その後、ジュブナイルSFを読み漁るようになり、当然眉村卓作品も手に取り、そこで「ああ、謎の転校生の人か」と気づくのだった。
小学校中学年にも読めるジュブナイルの作品数が多いこともあるが、やはりこの人の書く世界が好きだったのだろう、手に入る限りの眉村作品を読み漁ったものだ。
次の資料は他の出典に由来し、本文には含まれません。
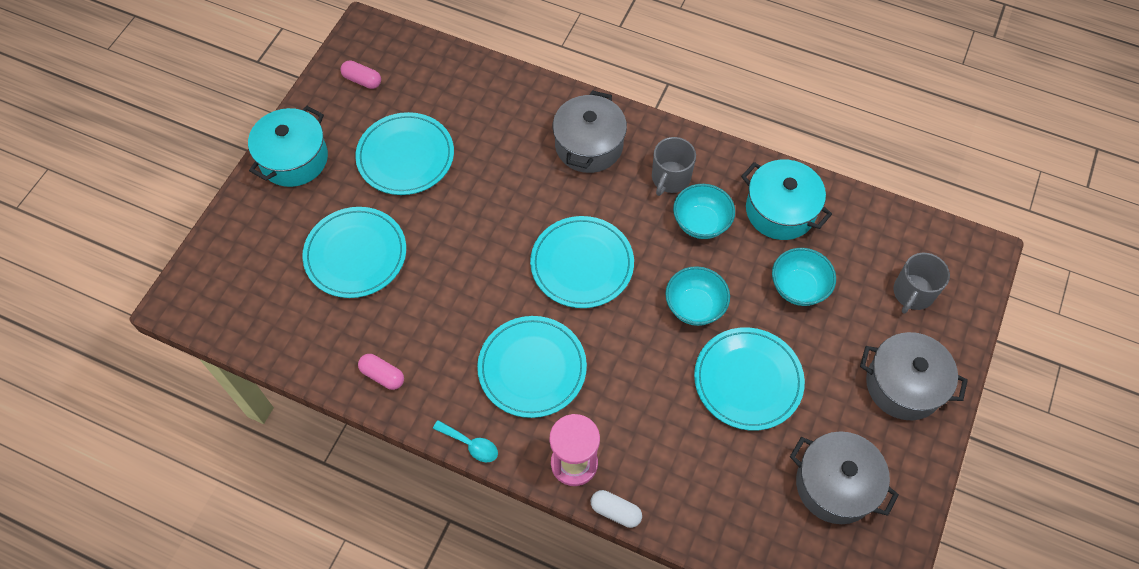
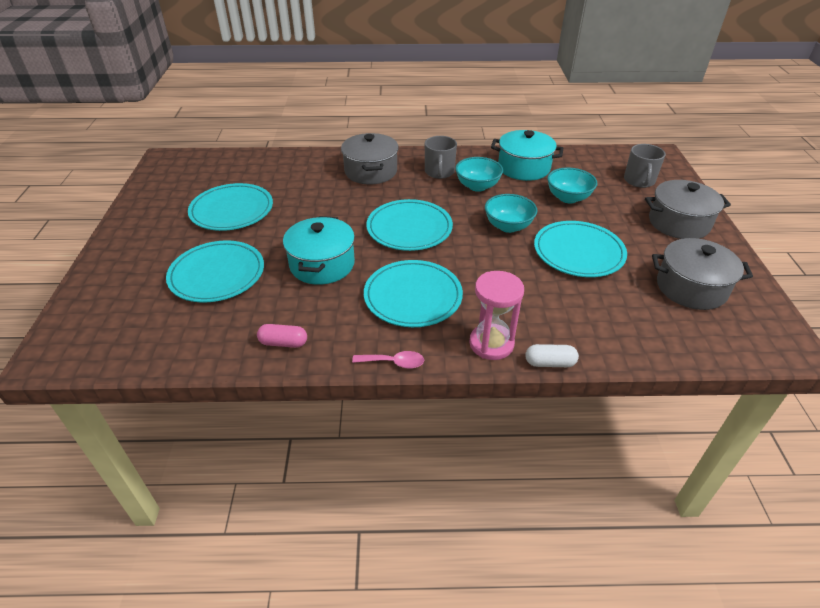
camera: 25 degrees left, 20 degrees down
turquoise pot [248,106,328,187] -> turquoise pot moved to [283,216,355,285]
pink capsule [341,60,381,89] -> none
turquoise spoon [433,420,498,462] -> pink spoon [352,351,424,369]

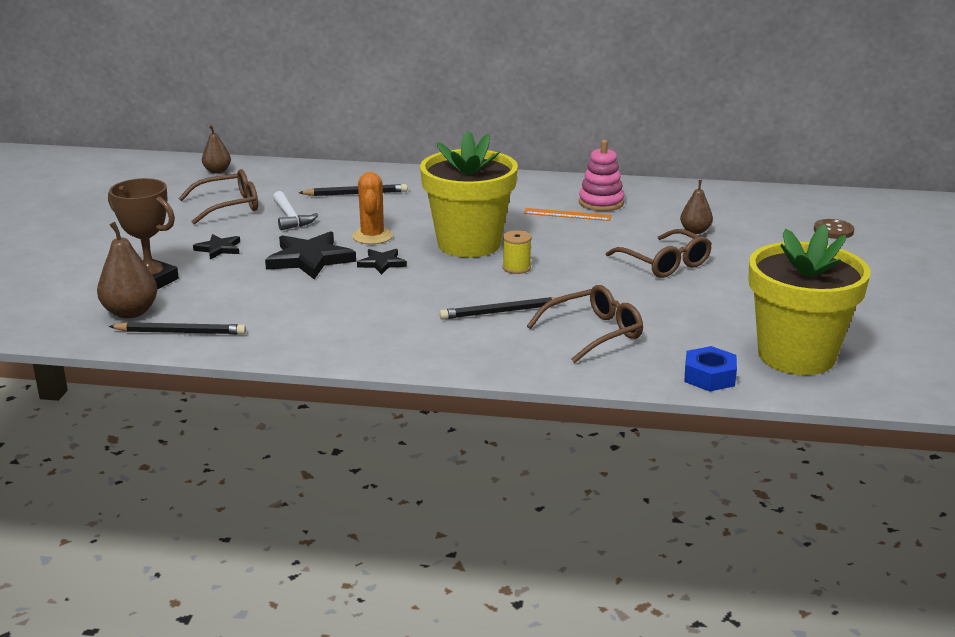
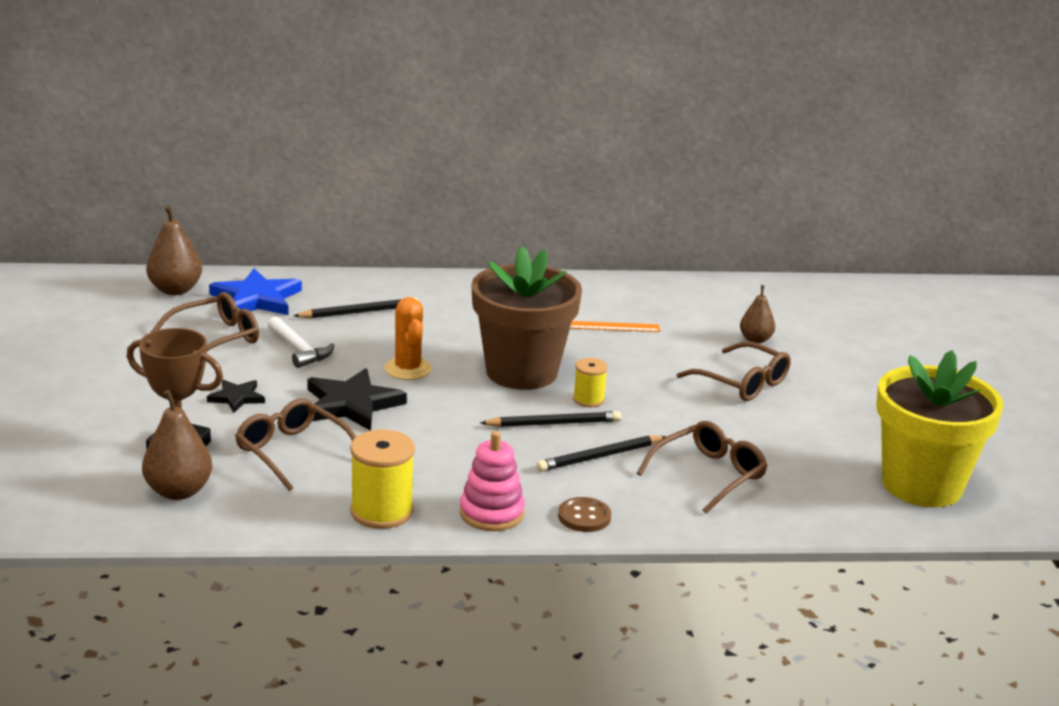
camera: 15 degrees left, 0 degrees up
black pencil [109,322,246,335] -> black pencil moved to [480,411,621,427]
brown pear [202,125,231,174] -> brown pear [146,205,202,295], size x1.57
black star [357,249,407,275] -> none
yellow flower pot [420,130,518,257] -> brown flower pot [471,246,582,390]
pink stacking toy [579,140,624,211] -> pink stacking toy moved to [460,431,525,531]
blue nut [684,346,737,391] -> none
brown button [814,219,854,239] -> brown button moved to [558,497,611,532]
none -> blue star [209,269,302,315]
none -> brown glasses [235,398,356,491]
none -> yellow spool [350,429,415,529]

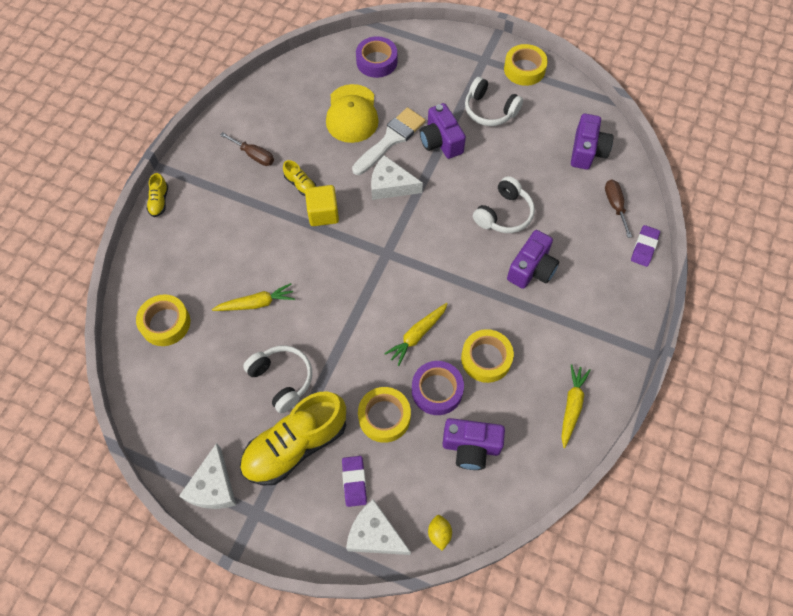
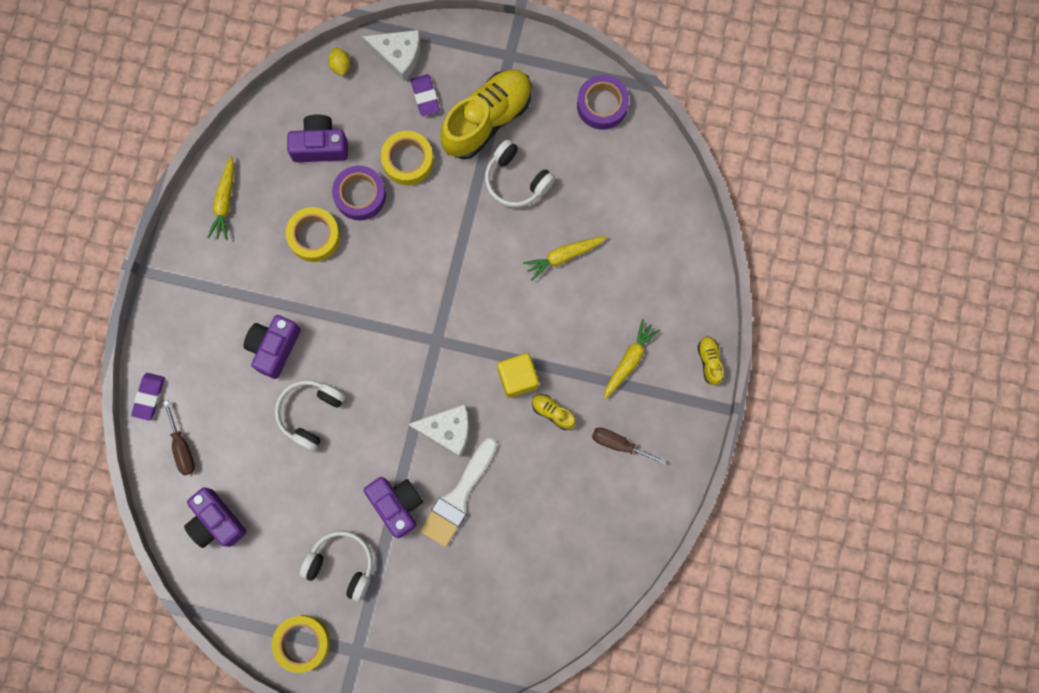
camera: 170 degrees right, 15 degrees up
yellow tape [136,294,190,346] -> none
white cheese [179,443,236,509] -> none
yellow cap [326,84,379,143] -> none
purple tape [356,36,397,78] -> purple tape moved to [577,75,629,130]
yellow carrot [384,303,448,366] -> yellow carrot moved to [604,319,660,399]
purple camera [571,114,613,170] -> purple camera turned 45 degrees counterclockwise [184,487,247,548]

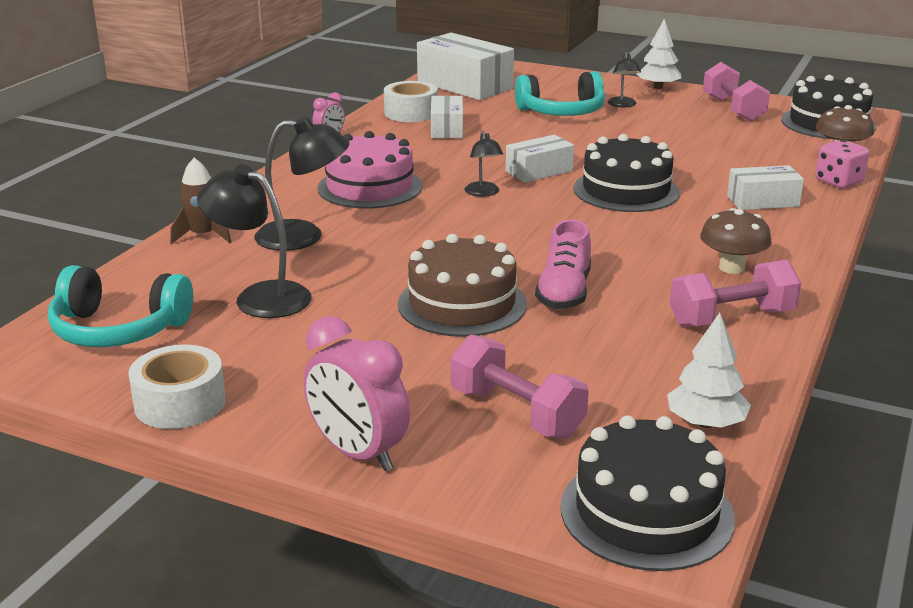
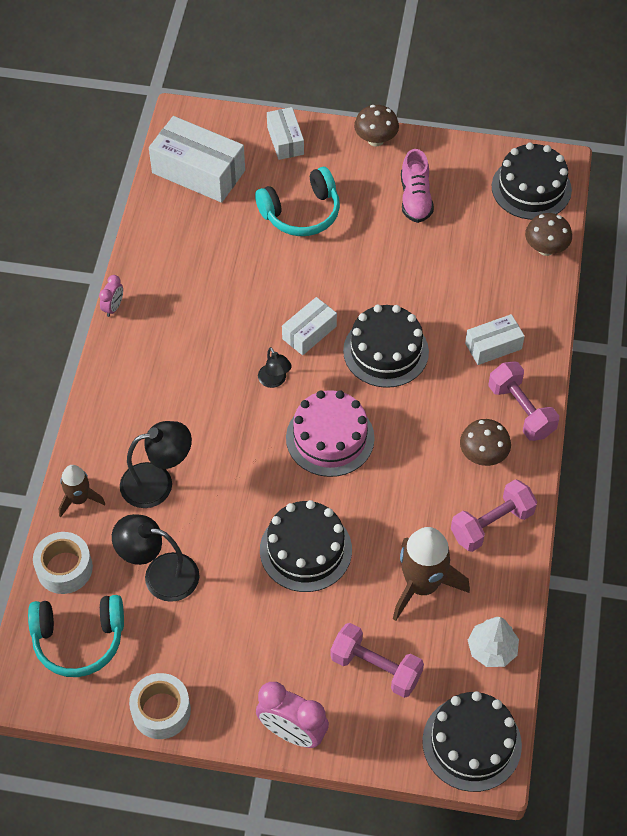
camera: 15 degrees left, 30 degrees up
pink cake [317,131,422,209] -> pink cake moved to [286,390,375,477]
white tape [384,81,438,122] -> white tape moved to [33,532,93,594]
brown cake [398,234,527,337] -> black cake [260,500,352,592]
white box [431,96,463,138] -> white box moved to [267,107,304,160]
pink shoe [535,220,591,309] -> pink shoe moved to [401,149,434,223]
black lamp [608,52,641,107] -> none
white tree [637,19,681,89] -> brown mushroom [354,105,399,146]
pink dumbbell [703,62,770,122] -> pink dumbbell moved to [488,361,559,441]
pink dice [815,140,869,188] -> none
none -> brown rocket [393,527,470,621]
ジュブナイルでは、主人公は平凡だけど少しアッパーなクラスの少年であることが多い。自分専用の部屋を持ち、真面目で学業は優秀、スポーツだって決して苦手ではない良くできた子なのであるが、それまでのジュブナイルの主人公には多くないタイプのように思える。おそらく勉強は苦手だがやんちゃな主人公、の方が共感を呼びやすくまた活躍させやすいという向きが多いためだろう。だが、私は眉村卓世界の主人公の方に憧れと共感とを覚えるのだった。
優等生タイプではあるけれど自分でものを考え行動することのできる、そしてちゃんと悩み苦しむ主人公。こういうタイプがいきいきと動きまわる眉村ワールドを私は好きだった。
少し長じて「EXPO'87」や「重力地獄」「産業士官候補生」などの作品に触れ、これまた惚れ込んだのだが、「産業士官格好良い!」という誤った読み取り方をしているのであまり良い読者ではないに違いない。
少年ドラマシリーズを始め映像化されることも多い眉村作品だが、異色の出来というべき「時空の旅人」については項を改めて述べさせていただきたい。あの作品は原作とは随分おもむきの異なったものになってはいるが、私は心底傑作だと思っているのだ。
…大林版の「ねらわれた学園」は別の意味でケッサクだったと言わざるを得ない。お腹に巨大な眼を描いた人物が「私は神だー!」と叫ぶような商業映画を私は他に知らない。初めて見たときは(それも劇場で)頭を抱えたけどさ。